— BEGIN —

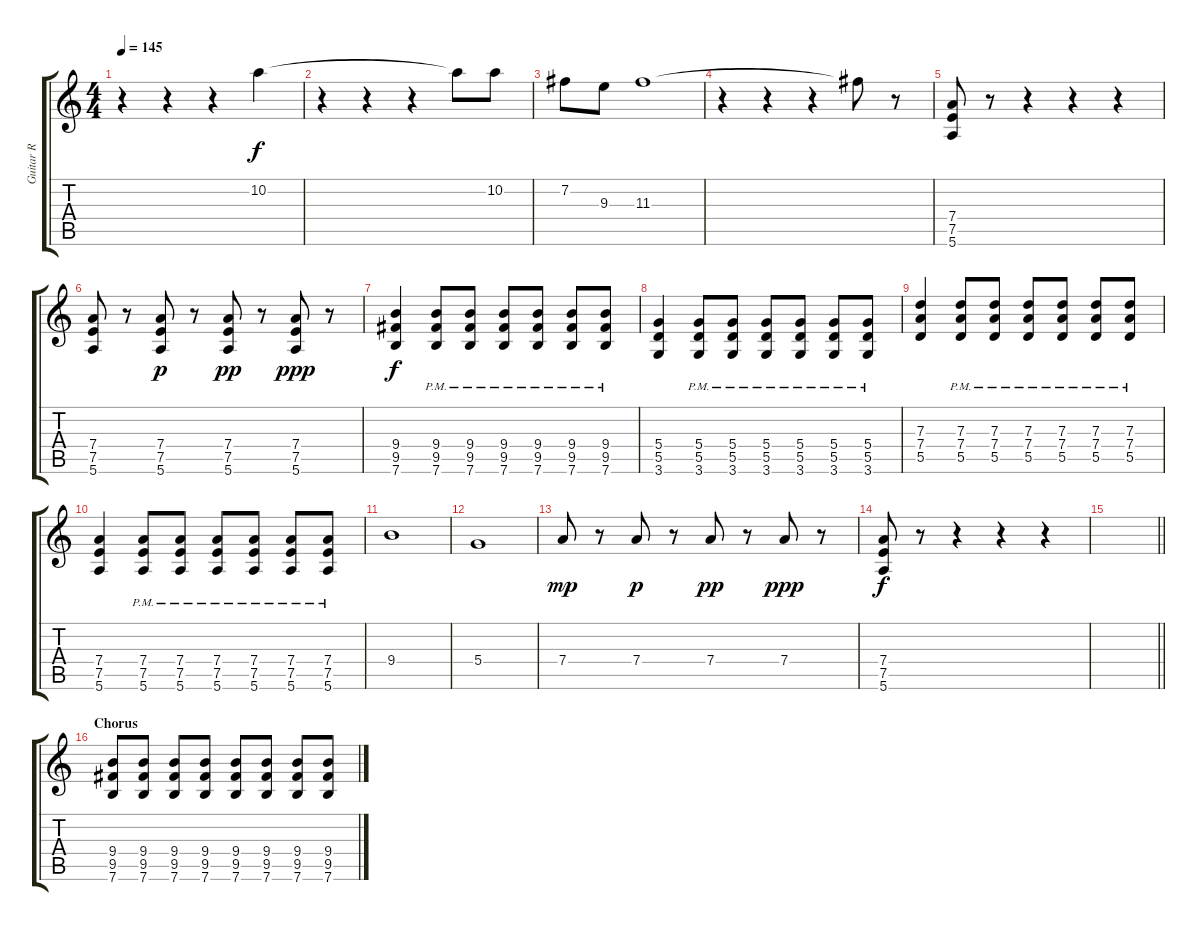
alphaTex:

\track ("Guitar R" "Guitar R") {instrument distortionguitar}
\staff {score tabs}
\tuning (E4 B3 G3 D3 A2 E2) {hide}
\ts (4 4)
\tempo 145
\clef g2
\ks c
r.4{dy f} r.4 r.4 10.2{t}.4 |
r.4 r.4 r.4 10.2{t}.8 10.2.8{volume 11} |
7.2.8 9.3.8 11.3.1{volume 8} |
r.4 r.4 r.4 11.3{t}.8 r.8 |
(7.4 7.5 5.6).8 r.8 r.4 r.4 r.4 |
(7.4 7.5 5.6).8 r.8 (7.4 7.5 5.6).8{dy p} r.8 (7.4 7.5 5.6).8{dy pp} r.8 (7.4 7.5 5.6).8{dy ppp} r.8 |
(9.4 9.5 7.6).4{dy f} (9.4{pm} 9.5{pm} 7.6{pm}).8 (9.4{pm} 9.5{pm} 7.6{pm}).8 (9.4{pm} 9.5{pm} 7.6{pm}).8 (9.4{pm} 9.5{pm} 7.6{pm}).8 (9.4{pm} 9.5{pm} 7.6{pm}).8 (9.4{pm} 9.5{pm} 7.6{pm}).8 |
(5.4 5.5 3.6).4 (5.4{pm} 5.5{pm} 3.6{pm}).8 (5.4{pm} 5.5{pm} 3.6{pm}).8 (5.4{pm} 5.5{pm} 3.6{pm}).8 (5.4{pm} 5.5{pm} 3.6{pm}).8 (5.4{pm} 5.5{pm} 3.6{pm}).8 (5.4{pm} 5.5{pm} 3.6{pm}).8 |
(7.3 7.4 5.5).4 (7.3{pm} 7.4{pm} 5.5{pm}).8 (7.3{pm} 7.4{pm} 5.5{pm}).8 (7.3{pm} 7.4{pm} 5.5{pm}).8 (7.3{pm} 7.4{pm} 5.5{pm}).8 (7.3{pm} 7.4{pm} 5.5{pm}).8 (7.3{pm} 7.4{pm} 5.5{pm}).8 |
(7.4 7.5 5.6).4 (7.4{pm} 7.5{pm} 5.6{pm}).8 (7.4{pm} 7.5{pm} 5.6{pm}).8 (7.4{pm} 7.5{pm} 5.6{pm}).8 (7.4{pm} 7.5{pm} 5.6{pm}).8 (7.4{pm} 7.5{pm} 5.6{pm}).8 (7.4{pm} 7.5{pm} 5.6{pm}).8 |
9.4.1{volume 8} |
5.4.1{volume 8} |
7.4.8{dy mp} r.8 7.4.8{dy p} r.8 7.4.8{dy pp} r.8 7.4.8{dy ppp} r.8 |
(7.4 7.5 5.6).8{dy f} r.8 r.4 r.4 r.4 |
\barLineRight lightlight
|
\section ("" "Chorus")
(9.4 9.5 7.6).8 (9.4 9.5 7.6).8 (9.4 9.5 7.6).8 (9.4 9.5 7.6).8 (9.4 9.5 7.6).8 (9.4 9.5 7.6).8 (9.4 9.5 7.6).8 (9.4 9.5 7.6).8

— END —

__Set task__. Reproduce the listing above verbatim, character for character, and leave out the picture.

__Answer in full__.
alphaTex:

\track ("Guitar R" "Guitar R") {instrument distortionguitar}
\staff {score tabs}
\tuning (E4 B3 G3 D3 A2 E2) {hide}
\ts (4 4)
\tempo 145
\clef g2
\ks c
r.4{dy f} r.4 r.4 10.2{t}.4 |
r.4 r.4 r.4 10.2{t}.8 10.2.8{volume 11} |
7.2.8 9.3.8 11.3.1{volume 8} |
r.4 r.4 r.4 11.3{t}.8 r.8 |
(7.4 7.5 5.6).8 r.8 r.4 r.4 r.4 |
(7.4 7.5 5.6).8 r.8 (7.4 7.5 5.6).8{dy p} r.8 (7.4 7.5 5.6).8{dy pp} r.8 (7.4 7.5 5.6).8{dy ppp} r.8 |
(9.4 9.5 7.6).4{dy f} (9.4{pm} 9.5{pm} 7.6{pm}).8 (9.4{pm} 9.5{pm} 7.6{pm}).8 (9.4{pm} 9.5{pm} 7.6{pm}).8 (9.4{pm} 9.5{pm} 7.6{pm}).8 (9.4{pm} 9.5{pm} 7.6{pm}).8 (9.4{pm} 9.5{pm} 7.6{pm}).8 |
(5.4 5.5 3.6).4 (5.4{pm} 5.5{pm} 3.6{pm}).8 (5.4{pm} 5.5{pm} 3.6{pm}).8 (5.4{pm} 5.5{pm} 3.6{pm}).8 (5.4{pm} 5.5{pm} 3.6{pm}).8 (5.4{pm} 5.5{pm} 3.6{pm}).8 (5.4{pm} 5.5{pm} 3.6{pm}).8 |
(7.3 7.4 5.5).4 (7.3{pm} 7.4{pm} 5.5{pm}).8 (7.3{pm} 7.4{pm} 5.5{pm}).8 (7.3{pm} 7.4{pm} 5.5{pm}).8 (7.3{pm} 7.4{pm} 5.5{pm}).8 (7.3{pm} 7.4{pm} 5.5{pm}).8 (7.3{pm} 7.4{pm} 5.5{pm}).8 |
(7.4 7.5 5.6).4 (7.4{pm} 7.5{pm} 5.6{pm}).8 (7.4{pm} 7.5{pm} 5.6{pm}).8 (7.4{pm} 7.5{pm} 5.6{pm}).8 (7.4{pm} 7.5{pm} 5.6{pm}).8 (7.4{pm} 7.5{pm} 5.6{pm}).8 (7.4{pm} 7.5{pm} 5.6{pm}).8 |
9.4.1{volume 8} |
5.4.1{volume 8} |
7.4.8{dy mp} r.8 7.4.8{dy p} r.8 7.4.8{dy pp} r.8 7.4.8{dy ppp} r.8 |
(7.4 7.5 5.6).8{dy f} r.8 r.4 r.4 r.4 |
\barLineRight lightlight
|
\section ("" "Chorus")
(9.4 9.5 7.6).8 (9.4 9.5 7.6).8 (9.4 9.5 7.6).8 (9.4 9.5 7.6).8 (9.4 9.5 7.6).8 (9.4 9.5 7.6).8 (9.4 9.5 7.6).8 (9.4 9.5 7.6).8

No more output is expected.